▸ **What is expected**: Resume the passage about construction-site safety in New York City, carrying it on from its final sentence.
Begin Given passage
The lengthy licensing process, Caruso explained, has also led to the proliferation of "unscrupulous actors" who use unqualified labor to check safety equipment and jobsite conditions. The dearth of safety managers has led to a logjam in the DOB pipeline that can only be remedied by adjusting the regulations or "fast-tracking" licensing applications.
The concern over safety conditions on New York City job sites has coincided with a building boom that saw construction-site accidents and injuries double between 2014 and 2015. In addition to requiring on-site safety coordinators and managers, the DOB also began a more stringent program of stop-work orders. In the first six months of 2016, alone, the agency issued 4,580 of the orders, 23% more than in the first half of 2015. The DOB has been accused of being too hasty in its decisions to shut down projects, but city officials have given no indication thus far that they're going to ease up, at least in the short-term.
End Given passage
Begin Extracted material
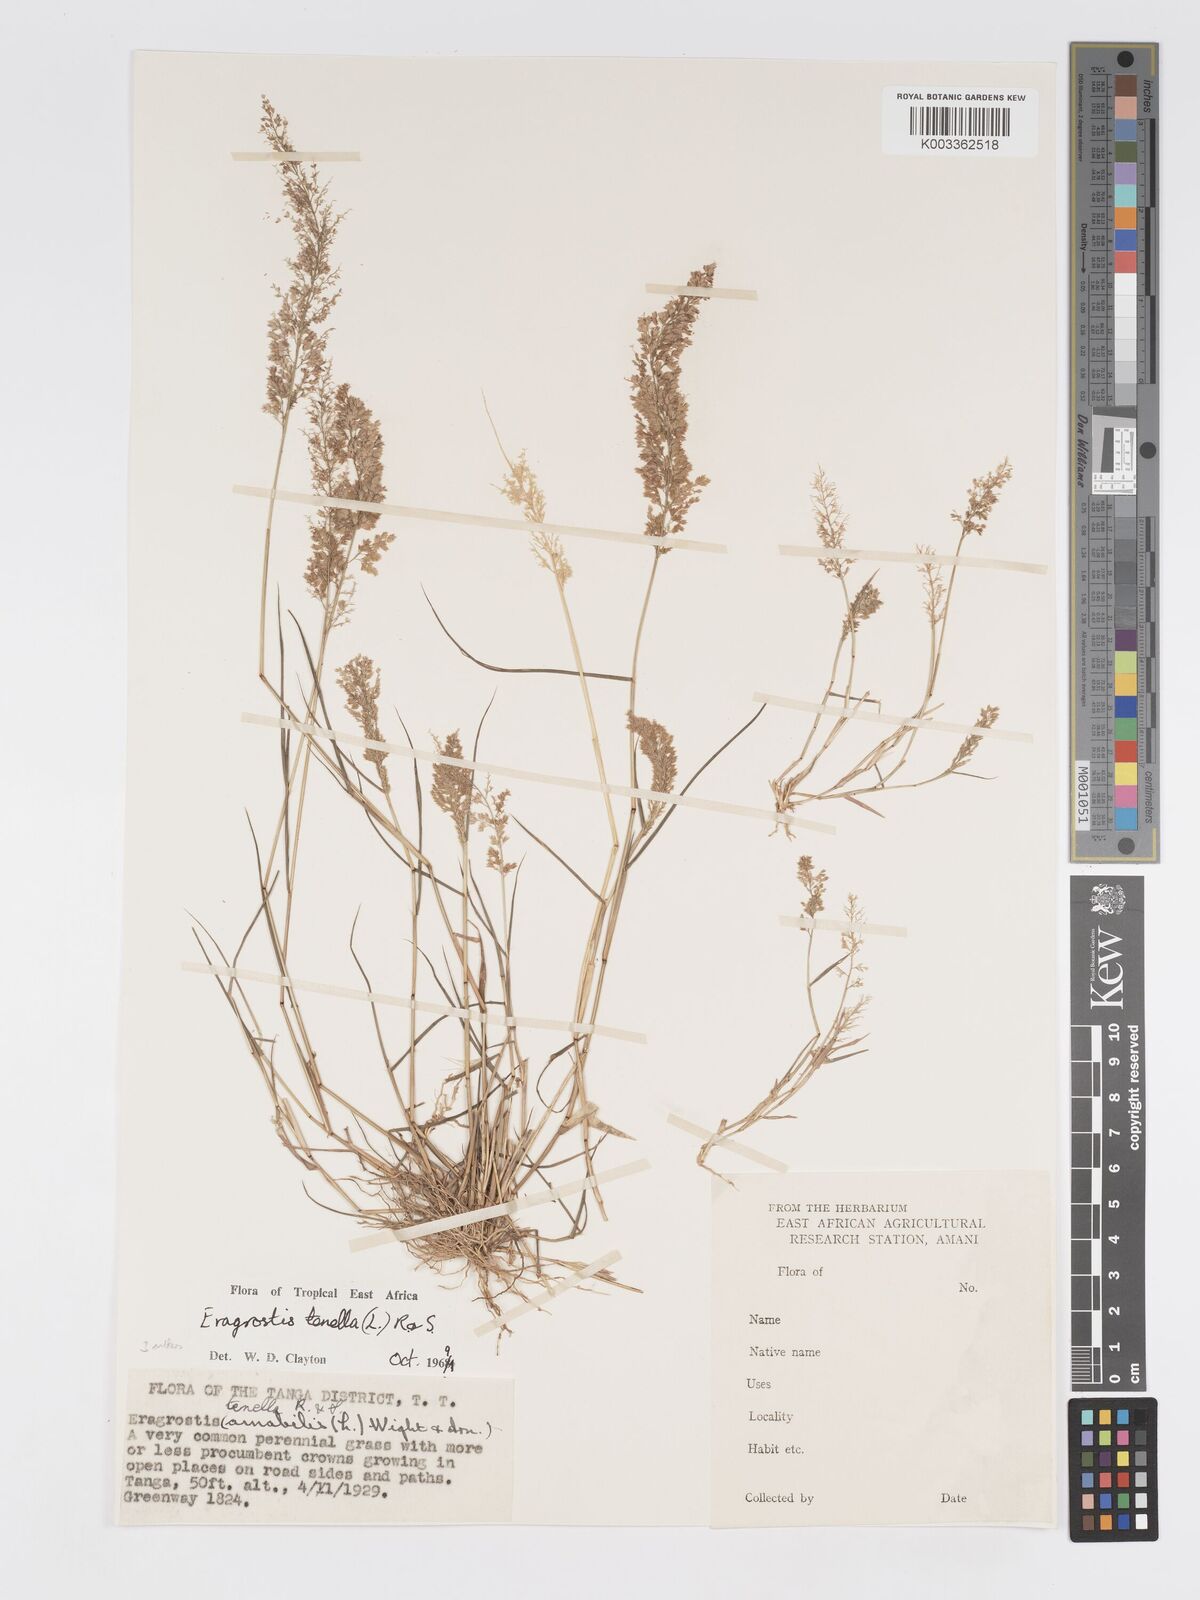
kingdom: Plantae
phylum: Tracheophyta
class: Liliopsida
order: Poales
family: Poaceae
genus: Eragrostis
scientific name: Eragrostis tenella
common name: Japanese lovegrass
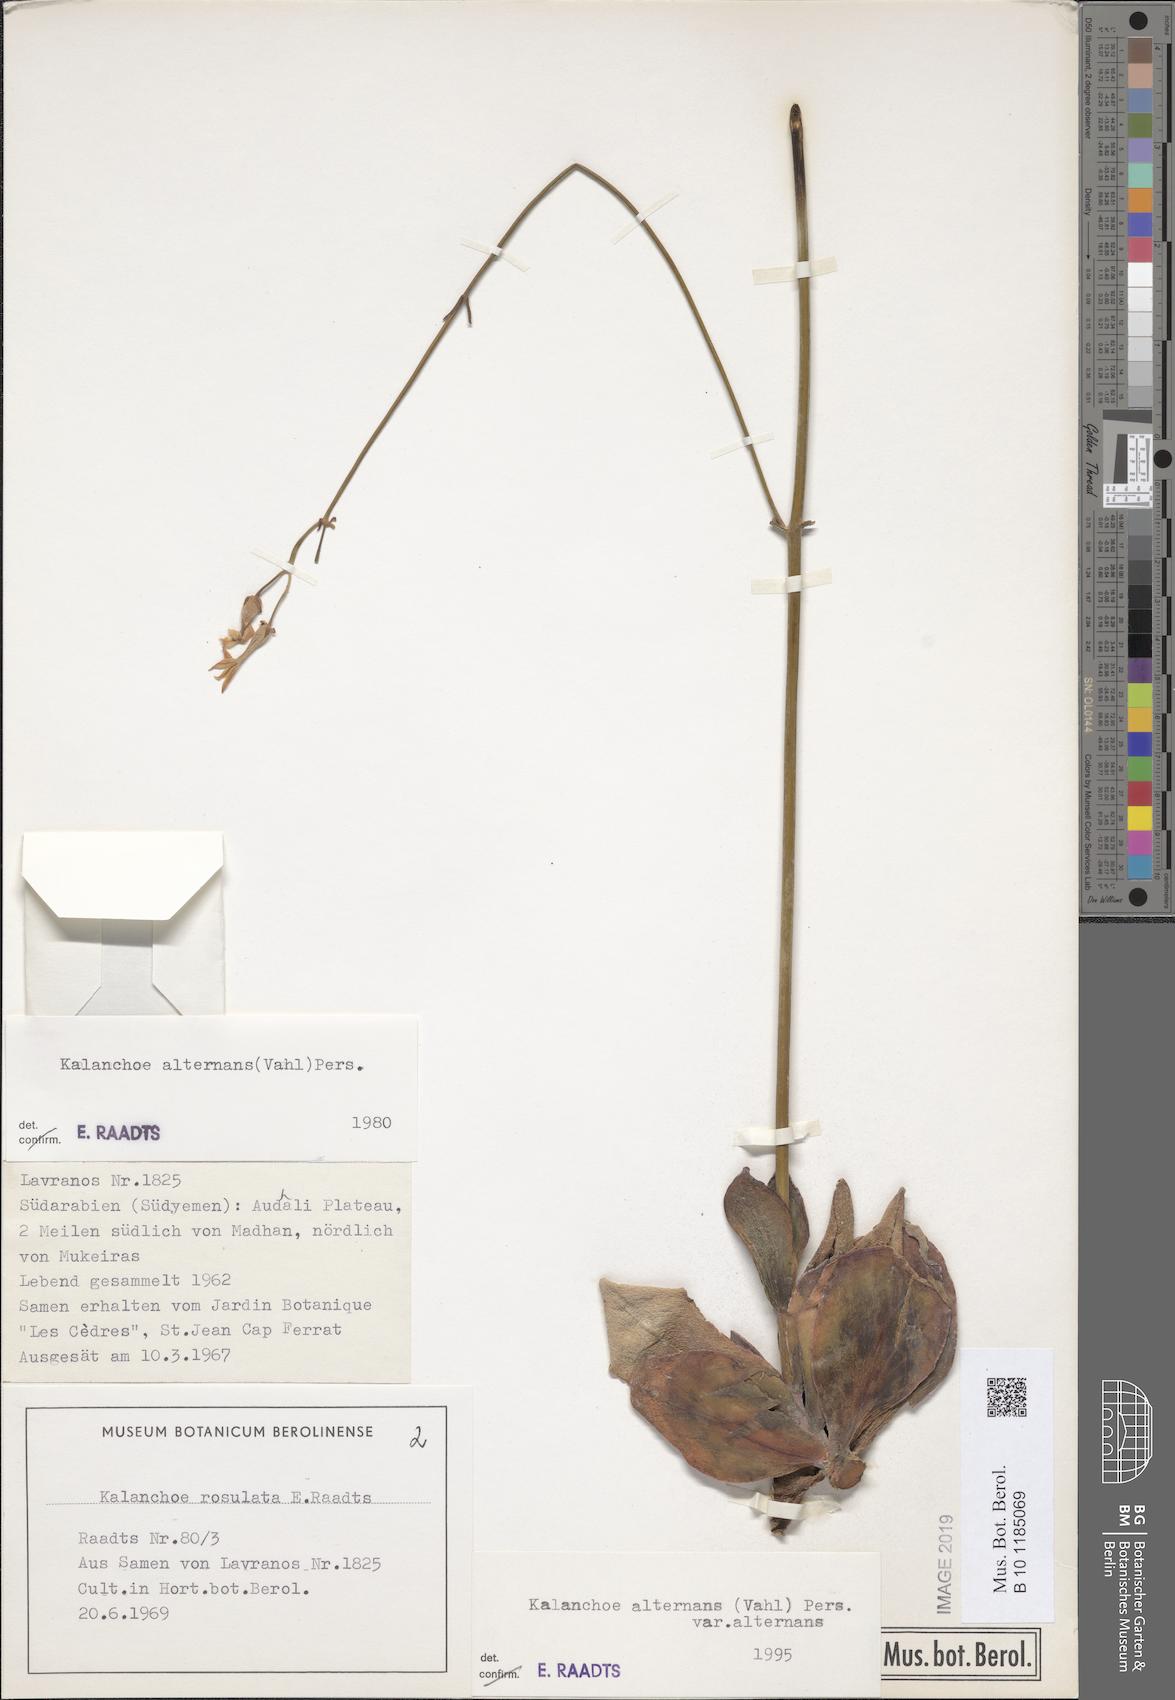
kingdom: Plantae
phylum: Tracheophyta
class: Magnoliopsida
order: Saxifragales
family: Crassulaceae
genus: Kalanchoe
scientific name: Kalanchoe alternans
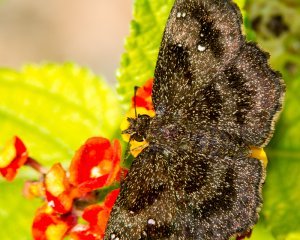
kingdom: Animalia
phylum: Arthropoda
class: Insecta
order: Lepidoptera
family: Hesperiidae
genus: Staphylus
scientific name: Staphylus mazans
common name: Mazans Scallopwing
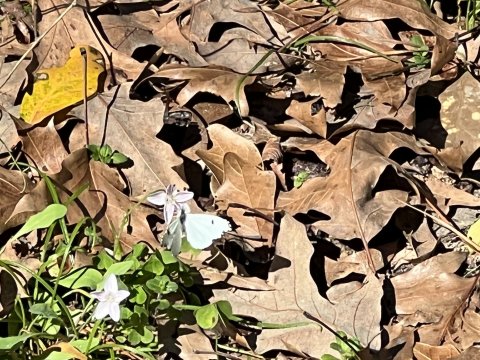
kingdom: Animalia
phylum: Arthropoda
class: Insecta
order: Lepidoptera
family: Pieridae
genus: Anthocharis
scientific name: Anthocharis midea
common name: Falcate Orangetip
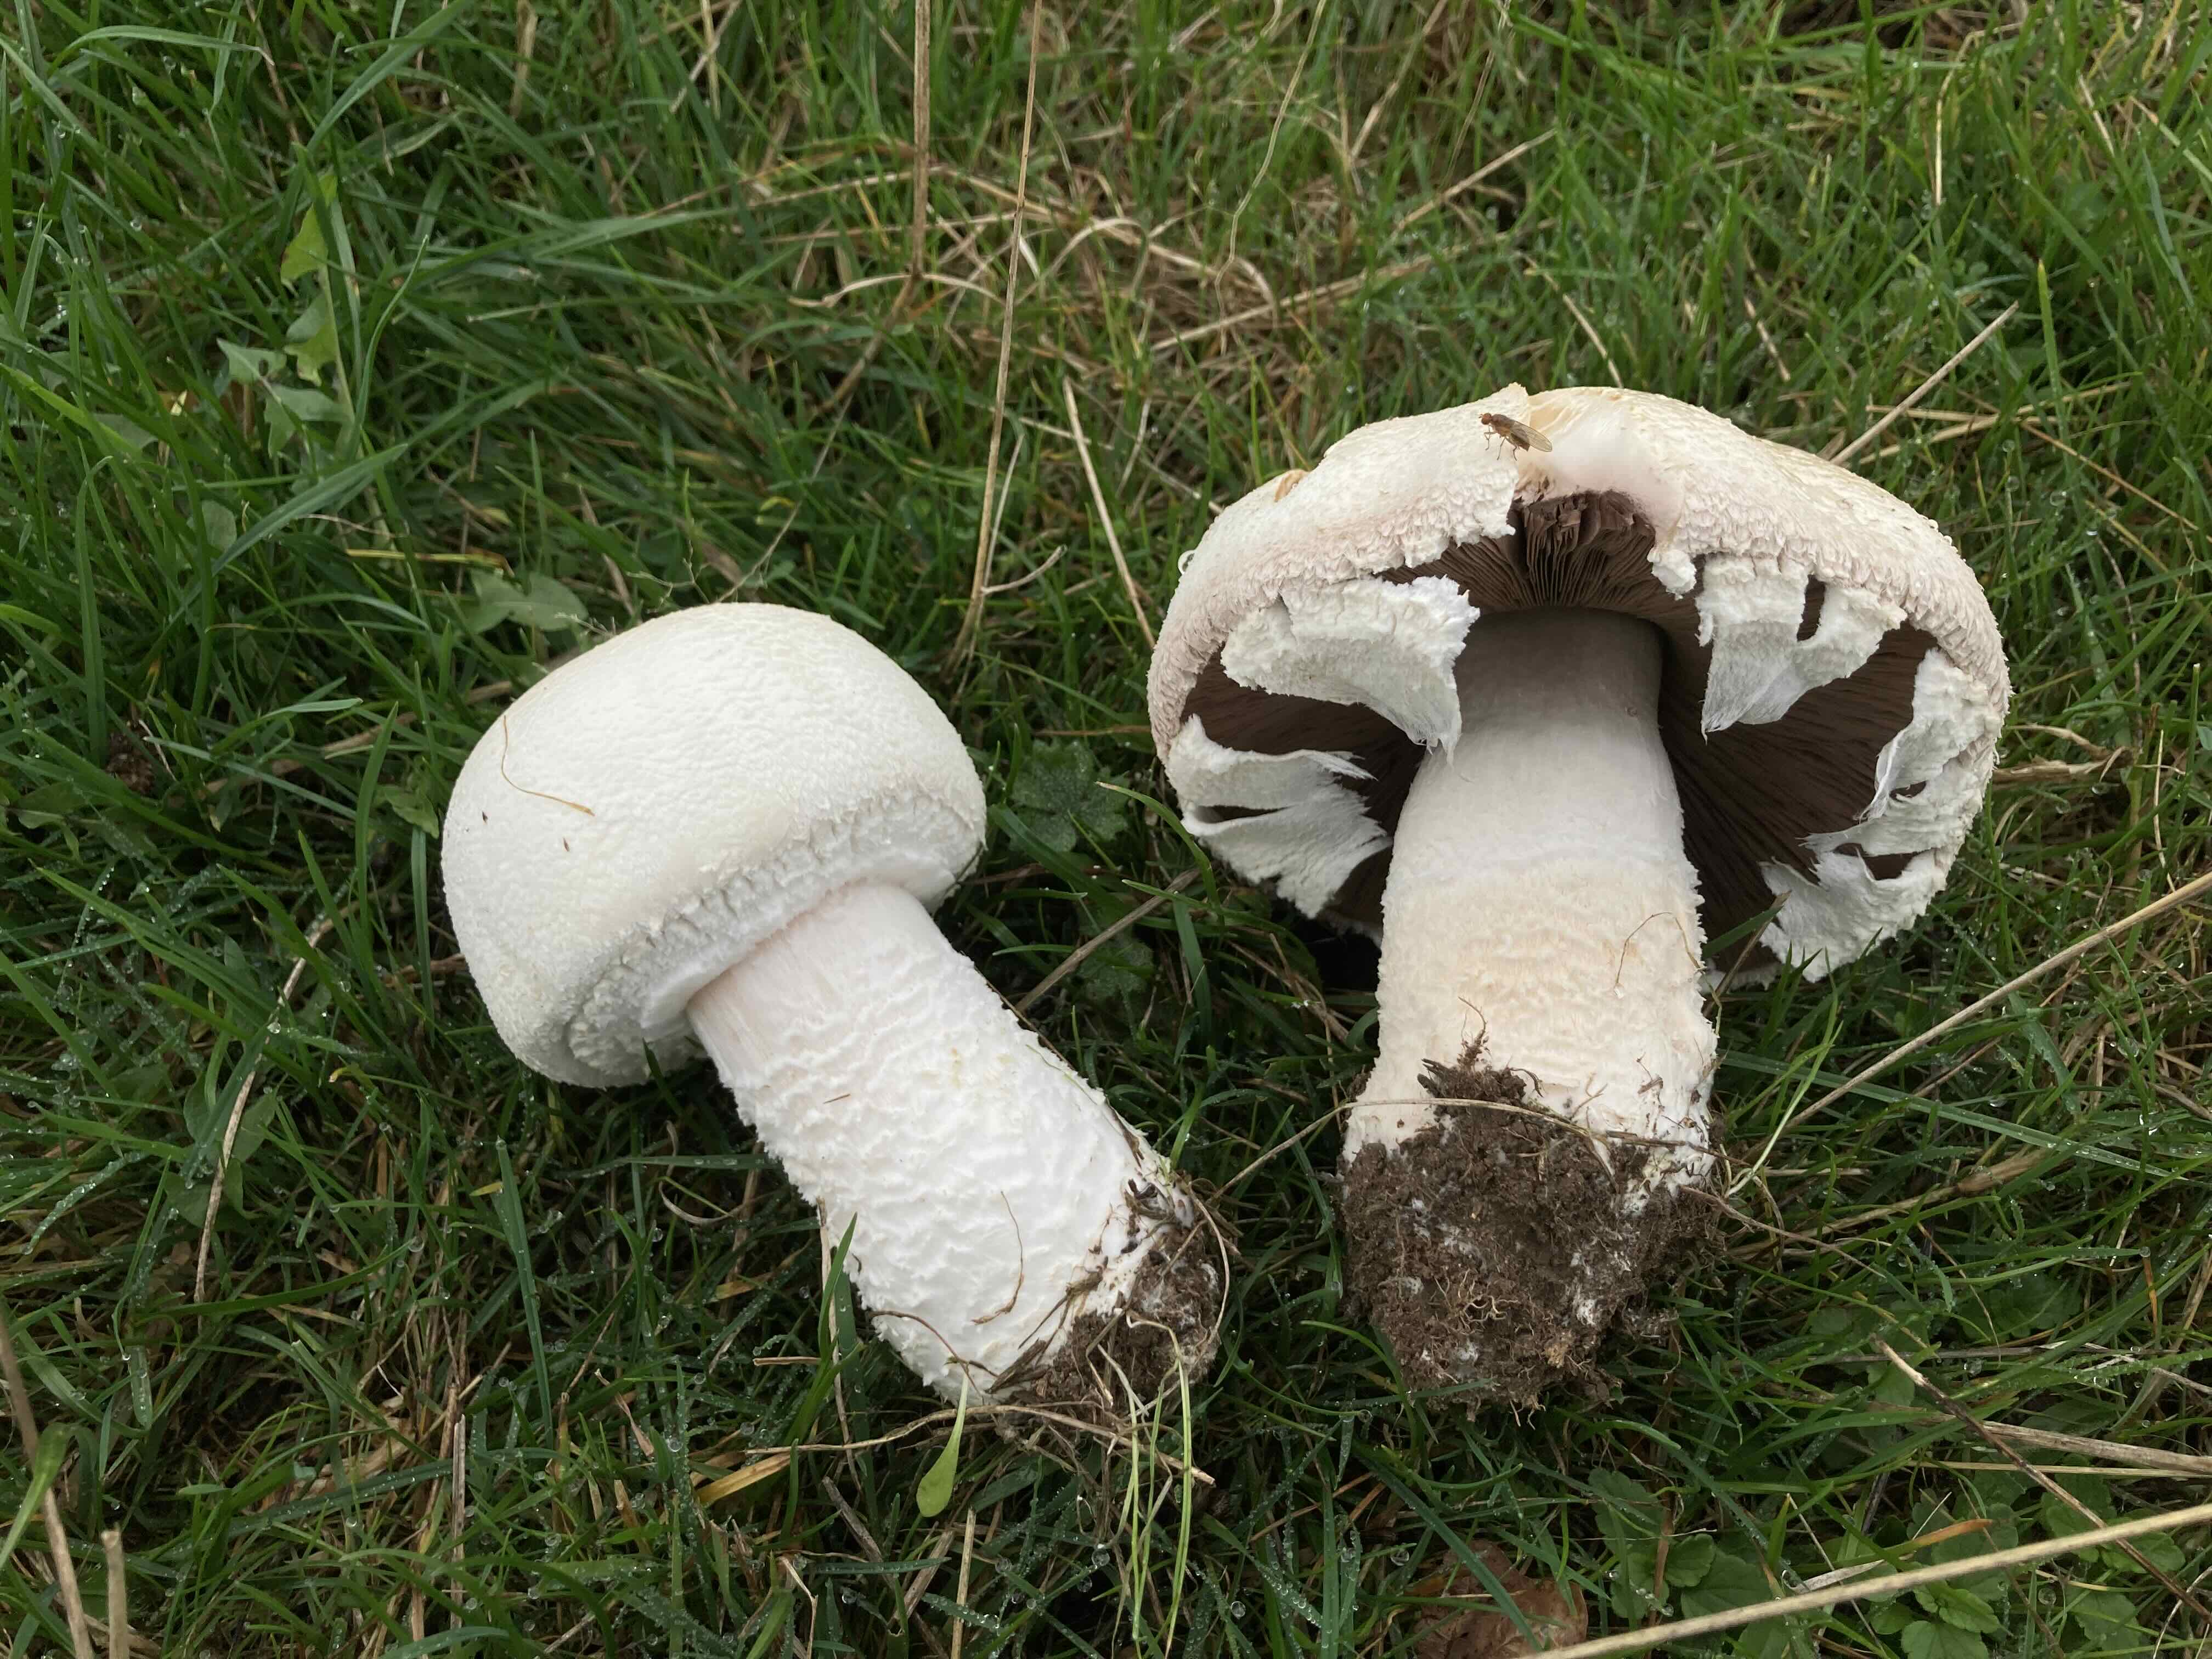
End Extracted material
▸ **The answer**:
The most recent safety-related suggestion from at least one city official is that the DOB begin classifying city injuries and deaths according to whether the workers are union or non-union. Unions have long held out its cumbersome work rules and higher wages as the trade-off for safer work sites. New York City Councilman Jumaane Williams, chair of the city's Committee on Housing and Buildings, said tracking accidents and injuries by union affiliation would determine "who’s safe and who isn’t."